** Exercise instructions **
Rewrite the material from the line holding "pose: elev=206.1 azim=19.0" through the line holding "Dot at: (184, 293)", inclusive, putting "distance" in place of every "dist" and leaving everything else unchanged.

START Data excerpts

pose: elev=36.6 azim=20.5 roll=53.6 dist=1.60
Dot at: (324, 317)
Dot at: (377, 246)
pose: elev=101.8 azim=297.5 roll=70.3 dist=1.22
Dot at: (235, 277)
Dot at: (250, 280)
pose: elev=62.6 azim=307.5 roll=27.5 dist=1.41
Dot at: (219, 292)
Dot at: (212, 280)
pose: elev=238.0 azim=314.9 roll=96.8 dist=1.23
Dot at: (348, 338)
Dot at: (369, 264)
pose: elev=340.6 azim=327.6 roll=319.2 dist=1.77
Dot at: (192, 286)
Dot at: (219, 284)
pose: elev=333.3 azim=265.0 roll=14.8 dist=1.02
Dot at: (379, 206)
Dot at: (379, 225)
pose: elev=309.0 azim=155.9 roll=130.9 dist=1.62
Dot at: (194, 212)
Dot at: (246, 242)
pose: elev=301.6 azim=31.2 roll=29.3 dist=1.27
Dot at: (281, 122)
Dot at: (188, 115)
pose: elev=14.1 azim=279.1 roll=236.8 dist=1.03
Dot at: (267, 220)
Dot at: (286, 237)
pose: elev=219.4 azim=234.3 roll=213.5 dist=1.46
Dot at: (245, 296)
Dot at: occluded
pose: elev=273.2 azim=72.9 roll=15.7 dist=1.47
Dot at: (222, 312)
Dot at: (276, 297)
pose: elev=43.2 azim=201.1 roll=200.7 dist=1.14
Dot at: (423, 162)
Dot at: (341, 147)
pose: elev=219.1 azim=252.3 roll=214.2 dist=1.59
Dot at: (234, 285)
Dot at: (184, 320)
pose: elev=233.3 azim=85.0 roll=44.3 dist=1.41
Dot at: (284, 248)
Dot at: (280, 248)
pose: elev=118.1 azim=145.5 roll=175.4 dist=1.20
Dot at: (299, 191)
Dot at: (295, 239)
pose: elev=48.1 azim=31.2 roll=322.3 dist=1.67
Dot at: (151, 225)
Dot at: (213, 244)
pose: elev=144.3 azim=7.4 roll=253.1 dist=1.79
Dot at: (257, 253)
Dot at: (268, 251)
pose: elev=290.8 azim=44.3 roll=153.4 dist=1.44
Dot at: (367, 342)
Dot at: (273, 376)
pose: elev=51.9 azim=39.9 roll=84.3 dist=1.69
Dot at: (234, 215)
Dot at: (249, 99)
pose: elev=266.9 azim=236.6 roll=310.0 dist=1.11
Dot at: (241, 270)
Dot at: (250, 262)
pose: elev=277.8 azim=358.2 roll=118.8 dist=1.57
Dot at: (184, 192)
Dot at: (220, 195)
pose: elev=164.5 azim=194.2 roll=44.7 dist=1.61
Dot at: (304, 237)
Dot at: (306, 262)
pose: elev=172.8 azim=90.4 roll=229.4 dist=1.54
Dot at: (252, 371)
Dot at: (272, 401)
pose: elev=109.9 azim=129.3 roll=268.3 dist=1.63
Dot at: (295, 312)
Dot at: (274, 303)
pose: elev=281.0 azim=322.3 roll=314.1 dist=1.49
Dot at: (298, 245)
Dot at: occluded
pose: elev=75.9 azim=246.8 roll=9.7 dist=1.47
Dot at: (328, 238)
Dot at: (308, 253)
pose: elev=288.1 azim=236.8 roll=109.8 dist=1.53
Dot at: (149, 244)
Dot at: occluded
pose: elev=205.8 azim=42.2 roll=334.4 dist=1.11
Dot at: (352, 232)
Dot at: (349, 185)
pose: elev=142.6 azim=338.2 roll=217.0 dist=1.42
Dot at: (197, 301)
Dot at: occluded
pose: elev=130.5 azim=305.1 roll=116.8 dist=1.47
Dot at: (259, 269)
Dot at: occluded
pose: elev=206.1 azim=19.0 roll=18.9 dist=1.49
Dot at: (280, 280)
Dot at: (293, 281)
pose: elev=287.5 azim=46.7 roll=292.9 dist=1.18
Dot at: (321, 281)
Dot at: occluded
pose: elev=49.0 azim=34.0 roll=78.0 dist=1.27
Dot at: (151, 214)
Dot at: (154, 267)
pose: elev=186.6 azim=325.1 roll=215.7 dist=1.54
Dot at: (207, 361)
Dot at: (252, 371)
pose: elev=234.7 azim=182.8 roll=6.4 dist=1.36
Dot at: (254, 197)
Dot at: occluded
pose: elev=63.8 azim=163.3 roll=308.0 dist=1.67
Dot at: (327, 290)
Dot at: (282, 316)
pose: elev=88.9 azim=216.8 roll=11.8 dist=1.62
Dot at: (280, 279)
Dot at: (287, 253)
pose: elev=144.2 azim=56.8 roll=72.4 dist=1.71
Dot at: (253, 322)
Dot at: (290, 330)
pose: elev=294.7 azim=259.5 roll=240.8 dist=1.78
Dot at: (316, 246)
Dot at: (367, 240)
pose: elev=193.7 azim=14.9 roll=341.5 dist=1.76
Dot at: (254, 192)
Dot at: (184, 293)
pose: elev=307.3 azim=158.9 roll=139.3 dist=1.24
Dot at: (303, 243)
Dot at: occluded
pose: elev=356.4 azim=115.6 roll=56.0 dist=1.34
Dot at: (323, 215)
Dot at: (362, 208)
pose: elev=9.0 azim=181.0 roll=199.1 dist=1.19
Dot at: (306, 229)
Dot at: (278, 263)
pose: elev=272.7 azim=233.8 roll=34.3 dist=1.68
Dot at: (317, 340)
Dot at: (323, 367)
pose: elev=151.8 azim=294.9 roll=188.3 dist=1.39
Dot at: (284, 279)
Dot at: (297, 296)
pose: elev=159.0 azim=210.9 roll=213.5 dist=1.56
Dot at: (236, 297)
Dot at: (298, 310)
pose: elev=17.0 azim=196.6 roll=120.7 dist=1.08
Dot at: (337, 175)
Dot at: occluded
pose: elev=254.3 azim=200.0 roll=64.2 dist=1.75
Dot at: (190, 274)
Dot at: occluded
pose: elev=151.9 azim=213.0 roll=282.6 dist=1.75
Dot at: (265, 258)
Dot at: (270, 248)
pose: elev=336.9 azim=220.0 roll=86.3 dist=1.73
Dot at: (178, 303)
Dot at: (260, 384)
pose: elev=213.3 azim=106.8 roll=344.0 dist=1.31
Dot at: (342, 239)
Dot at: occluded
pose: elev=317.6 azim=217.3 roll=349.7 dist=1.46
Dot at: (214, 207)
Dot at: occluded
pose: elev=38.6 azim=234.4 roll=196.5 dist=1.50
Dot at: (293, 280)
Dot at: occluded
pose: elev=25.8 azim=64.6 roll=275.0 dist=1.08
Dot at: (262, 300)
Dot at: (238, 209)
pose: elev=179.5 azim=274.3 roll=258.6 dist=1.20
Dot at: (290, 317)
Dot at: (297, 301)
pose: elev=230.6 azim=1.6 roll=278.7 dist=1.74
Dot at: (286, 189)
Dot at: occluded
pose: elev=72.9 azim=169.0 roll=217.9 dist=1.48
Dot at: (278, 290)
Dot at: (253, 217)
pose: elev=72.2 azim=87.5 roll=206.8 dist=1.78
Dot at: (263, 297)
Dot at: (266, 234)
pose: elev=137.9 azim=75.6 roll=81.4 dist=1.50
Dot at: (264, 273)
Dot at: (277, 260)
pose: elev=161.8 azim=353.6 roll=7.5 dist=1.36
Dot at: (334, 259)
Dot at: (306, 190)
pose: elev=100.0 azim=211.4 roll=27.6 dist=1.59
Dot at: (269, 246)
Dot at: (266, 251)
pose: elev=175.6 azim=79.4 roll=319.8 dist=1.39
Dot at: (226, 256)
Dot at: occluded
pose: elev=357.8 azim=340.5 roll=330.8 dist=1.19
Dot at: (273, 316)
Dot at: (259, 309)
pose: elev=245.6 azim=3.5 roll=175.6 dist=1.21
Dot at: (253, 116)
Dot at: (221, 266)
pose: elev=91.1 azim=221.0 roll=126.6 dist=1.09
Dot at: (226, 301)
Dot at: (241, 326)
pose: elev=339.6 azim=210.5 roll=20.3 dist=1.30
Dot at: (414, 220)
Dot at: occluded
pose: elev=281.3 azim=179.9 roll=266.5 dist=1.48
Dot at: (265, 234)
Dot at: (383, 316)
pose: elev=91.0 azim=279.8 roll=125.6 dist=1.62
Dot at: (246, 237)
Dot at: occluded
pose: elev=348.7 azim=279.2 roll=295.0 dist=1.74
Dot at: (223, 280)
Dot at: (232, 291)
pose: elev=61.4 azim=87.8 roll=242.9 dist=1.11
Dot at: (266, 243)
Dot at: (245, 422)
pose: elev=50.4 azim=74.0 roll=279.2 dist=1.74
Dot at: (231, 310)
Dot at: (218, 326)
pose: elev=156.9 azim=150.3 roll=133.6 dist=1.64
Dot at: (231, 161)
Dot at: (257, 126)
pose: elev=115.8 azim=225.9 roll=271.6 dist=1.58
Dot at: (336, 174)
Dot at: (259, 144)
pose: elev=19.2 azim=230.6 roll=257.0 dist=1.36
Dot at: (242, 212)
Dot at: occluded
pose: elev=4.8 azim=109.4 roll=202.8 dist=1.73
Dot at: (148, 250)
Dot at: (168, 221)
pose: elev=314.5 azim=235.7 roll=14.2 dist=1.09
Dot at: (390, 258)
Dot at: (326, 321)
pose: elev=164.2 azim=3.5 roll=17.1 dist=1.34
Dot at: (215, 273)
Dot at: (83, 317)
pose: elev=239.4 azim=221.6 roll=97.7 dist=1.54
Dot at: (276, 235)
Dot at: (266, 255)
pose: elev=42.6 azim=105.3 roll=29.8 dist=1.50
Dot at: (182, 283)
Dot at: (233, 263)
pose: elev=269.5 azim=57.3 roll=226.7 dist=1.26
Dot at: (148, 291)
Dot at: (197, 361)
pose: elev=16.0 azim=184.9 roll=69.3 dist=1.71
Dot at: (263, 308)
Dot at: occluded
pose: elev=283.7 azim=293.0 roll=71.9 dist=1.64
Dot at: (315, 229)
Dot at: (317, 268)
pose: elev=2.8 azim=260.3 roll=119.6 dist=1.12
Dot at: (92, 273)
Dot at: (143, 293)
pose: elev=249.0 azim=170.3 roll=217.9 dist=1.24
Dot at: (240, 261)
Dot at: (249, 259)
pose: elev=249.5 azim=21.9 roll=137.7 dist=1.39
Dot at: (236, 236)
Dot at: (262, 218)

END Data excerpts

** Written solution **
pose: elev=206.1 azim=19.0 roll=18.9 distance=1.49
Dot at: (280, 280)
Dot at: (293, 281)
pose: elev=287.5 azim=46.7 roll=292.9 distance=1.18
Dot at: (321, 281)
Dot at: occluded
pose: elev=49.0 azim=34.0 roll=78.0 distance=1.27
Dot at: (151, 214)
Dot at: (154, 267)
pose: elev=186.6 azim=325.1 roll=215.7 distance=1.54
Dot at: (207, 361)
Dot at: (252, 371)
pose: elev=234.7 azim=182.8 roll=6.4 distance=1.36
Dot at: (254, 197)
Dot at: occluded
pose: elev=63.8 azim=163.3 roll=308.0 distance=1.67
Dot at: (327, 290)
Dot at: (282, 316)
pose: elev=88.9 azim=216.8 roll=11.8 distance=1.62
Dot at: (280, 279)
Dot at: (287, 253)
pose: elev=144.2 azim=56.8 roll=72.4 distance=1.71
Dot at: (253, 322)
Dot at: (290, 330)
pose: elev=294.7 azim=259.5 roll=240.8 distance=1.78
Dot at: (316, 246)
Dot at: (367, 240)
pose: elev=193.7 azim=14.9 roll=341.5 distance=1.76
Dot at: (254, 192)
Dot at: (184, 293)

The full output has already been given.